Nutrient Comparison: Ginger Root VS Boiled California Red Kidney Beans per 5 oz
Compare the macro and micronutrient content in 5 oz of Ginger Root versus 5 oz of Boiled California Red Kidney Beans to make informed dietary choices. Explore their nutritional differences and benefits.
Lets compare vitamin content per 5 ounces of Ginger Root vs Boiled California Red Kidney Beans:
- 5 ounces of Ginger Root have 1.4 times more Vitamin B3, 1.5 times more Vitamin B6 and 4.2 times more Vitamin C than Boiled California Red Kidney Beans.
- While 5 oz of Boiled California Red Kidney Beans contain 5.2 times more Vitamin B1, 1.8 times more Vitamin B2 and 6.7 times more Vitamin B9 than Raw Ginger Root.
- Both Ginger Root and Boiled California Red Kidney Beans provide similar amounts of Vitamin B5 per five ounces.
- 5 ounces of Boiled California Red Kidney Beans have insufficient amounts of Vitamin C
- Both Raw Ginger Root as well as Boiled California Red Kidney Beans have insufficient amounts of Vitamin A, Vitamin B12 and Vitamin D in five ounces.

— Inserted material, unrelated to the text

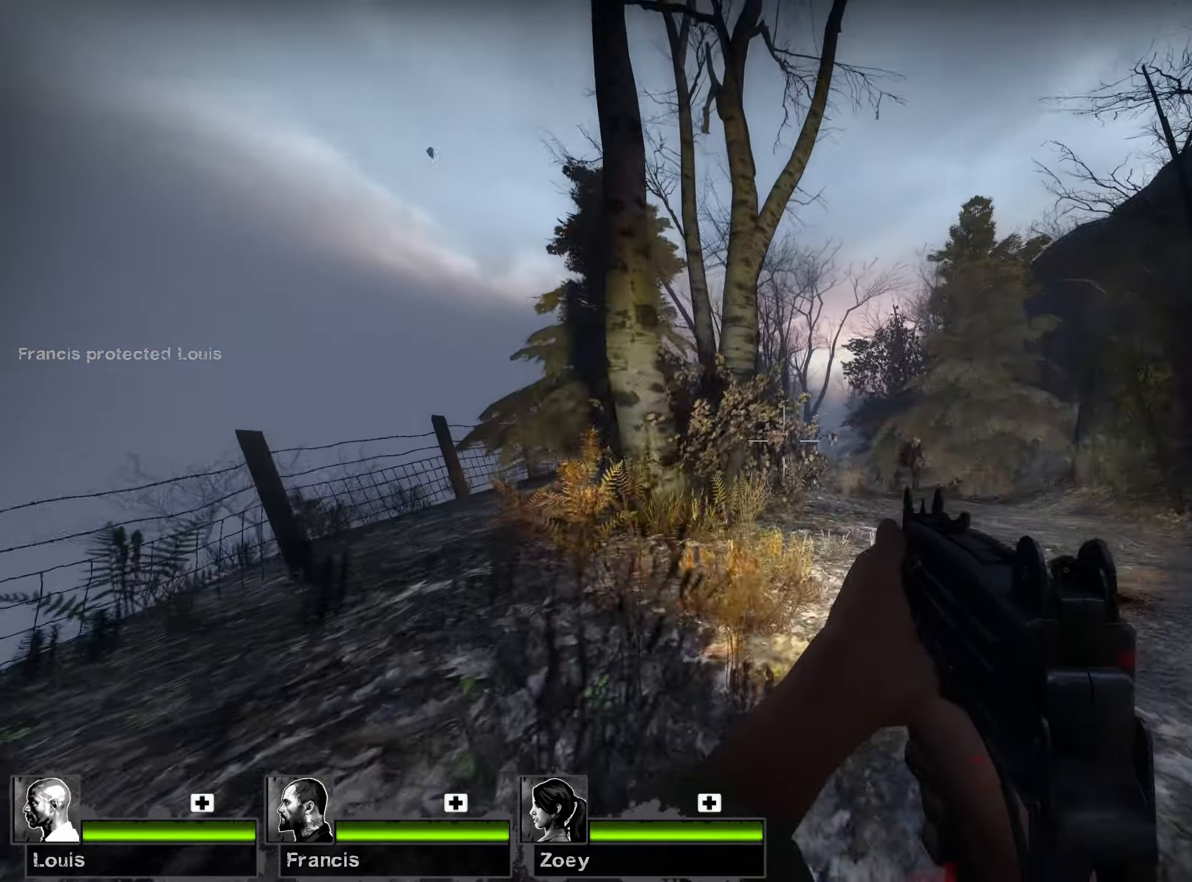
{"keys": ["a", "w"], "mouse": ["left"], "events": []}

Comparing minerals per 5 ounces for Ginger Root vs Boiled California Red Kidney Beans:
- 5 oz of Boiled California Red Kidney Beans contain 4.1 times more Calcium, 1.3 times more Copper, 5 times more Iron, 1.4 times more Manganese, 4 times more Phosphorus, 1.7 times more Selenium and 2.5 times more Zinc than Raw Ginger Root.

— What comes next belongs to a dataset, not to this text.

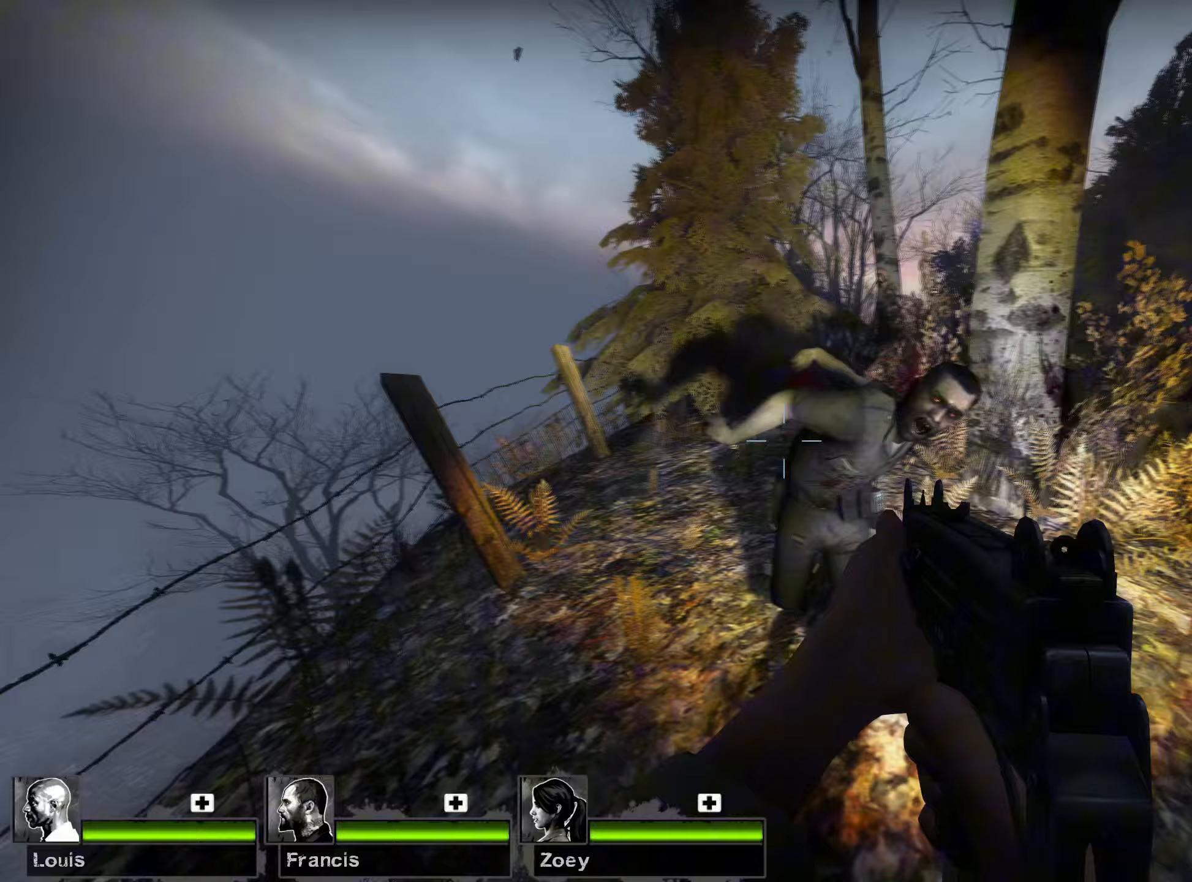
{"keys": ["d"], "mouse": ["left"], "events": [[150, "a", "up"], [167, "d", "down"], [200, "s", "up"]]}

- Both Ginger Root and Boiled California Red Kidney Beans contain similar levels of Magnesium and Potassium per five ounces.
- 5 ounces of Ginger Root lack sufficient amounts of Calcium and Selenium
Comparison of macro-nutrients per 5 ounces:
- 5 oz of Boiled California Red Kidney Beans contain 1.6 times more Energy, 1.3 times more Carbohydrate, 4.7 times more Fiber and 5 times more Protein than Raw Ginger Root.
- Both Raw Ginger Root as well as Boiled California Red Kidney Beans provide inadequate amounts of Omega 6 in five ounces.